Alaska, yes. But you have some pretty mild climates in the Pacific Northwest and all the way down the California coast. The Chumash tribe, centered around present day Santa Barbara, never put up anything even close to the Inca, Maya, Aztec, Toltec and a score of others further south.
But that would imply that people built the most elaborate culture at the first place they stopped. I am saying it is more geopolitical. That region of Central America seemed optimal to them and allowed them to build a more elaborate civilization. Why was their no Greece or Rome in Scandinavia?
Now we do. Thirteen thousand years ago the ice sheets extended all the way down to the present location of Seattle, and there was a mighty river that flowed from the ice sheet in that location, down to present-day Aberdeen, on Grays Harbor bay.

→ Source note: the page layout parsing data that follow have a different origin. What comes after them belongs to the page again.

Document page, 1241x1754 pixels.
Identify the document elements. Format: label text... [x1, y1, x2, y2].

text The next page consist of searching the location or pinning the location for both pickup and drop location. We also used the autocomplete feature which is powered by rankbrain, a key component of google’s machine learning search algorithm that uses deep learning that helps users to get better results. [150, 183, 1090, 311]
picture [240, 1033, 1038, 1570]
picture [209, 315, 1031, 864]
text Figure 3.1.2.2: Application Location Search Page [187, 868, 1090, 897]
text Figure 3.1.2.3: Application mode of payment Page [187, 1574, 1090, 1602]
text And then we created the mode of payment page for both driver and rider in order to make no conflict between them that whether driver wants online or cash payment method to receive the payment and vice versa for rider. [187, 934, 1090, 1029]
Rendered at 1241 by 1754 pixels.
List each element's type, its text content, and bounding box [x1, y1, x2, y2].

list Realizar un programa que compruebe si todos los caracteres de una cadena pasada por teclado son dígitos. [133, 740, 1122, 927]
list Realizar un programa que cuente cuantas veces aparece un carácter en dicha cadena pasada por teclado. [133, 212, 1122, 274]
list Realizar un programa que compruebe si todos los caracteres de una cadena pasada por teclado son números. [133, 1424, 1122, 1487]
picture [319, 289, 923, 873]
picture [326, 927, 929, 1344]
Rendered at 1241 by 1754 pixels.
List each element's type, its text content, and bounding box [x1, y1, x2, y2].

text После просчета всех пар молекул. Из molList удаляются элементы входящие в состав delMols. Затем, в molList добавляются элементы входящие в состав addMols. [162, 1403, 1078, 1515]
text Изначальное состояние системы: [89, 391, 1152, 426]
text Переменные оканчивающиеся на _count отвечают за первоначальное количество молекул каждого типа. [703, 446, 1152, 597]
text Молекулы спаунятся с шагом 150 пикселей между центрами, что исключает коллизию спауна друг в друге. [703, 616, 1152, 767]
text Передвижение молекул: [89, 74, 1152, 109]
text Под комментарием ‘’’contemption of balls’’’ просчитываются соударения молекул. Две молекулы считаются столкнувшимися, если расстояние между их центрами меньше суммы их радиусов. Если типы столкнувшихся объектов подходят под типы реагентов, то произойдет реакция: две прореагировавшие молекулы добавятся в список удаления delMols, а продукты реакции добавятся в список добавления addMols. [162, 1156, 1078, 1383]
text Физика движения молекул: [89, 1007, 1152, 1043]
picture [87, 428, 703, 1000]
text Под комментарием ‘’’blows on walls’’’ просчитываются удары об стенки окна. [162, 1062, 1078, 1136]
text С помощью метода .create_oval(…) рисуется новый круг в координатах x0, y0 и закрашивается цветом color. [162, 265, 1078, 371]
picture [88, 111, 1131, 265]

The Pacific coastline thirteen thousand years ago extended out 26 miles from the present day coastline, and there was land between present-day Alaska and Siberia. Migrants would have followed the coastal plain down to the Columbia River which gave access to the eastern plains of present day Washington and Oregon, but that was risky as flooding occurred regularly. See; Catastrophes on The Columbia, which explains why the mammoths, woolly rhinoceros and horses disappeared from the area. Over a period of five thousand years there were periodical floods resulting from the ancient Lake Missoula emptying.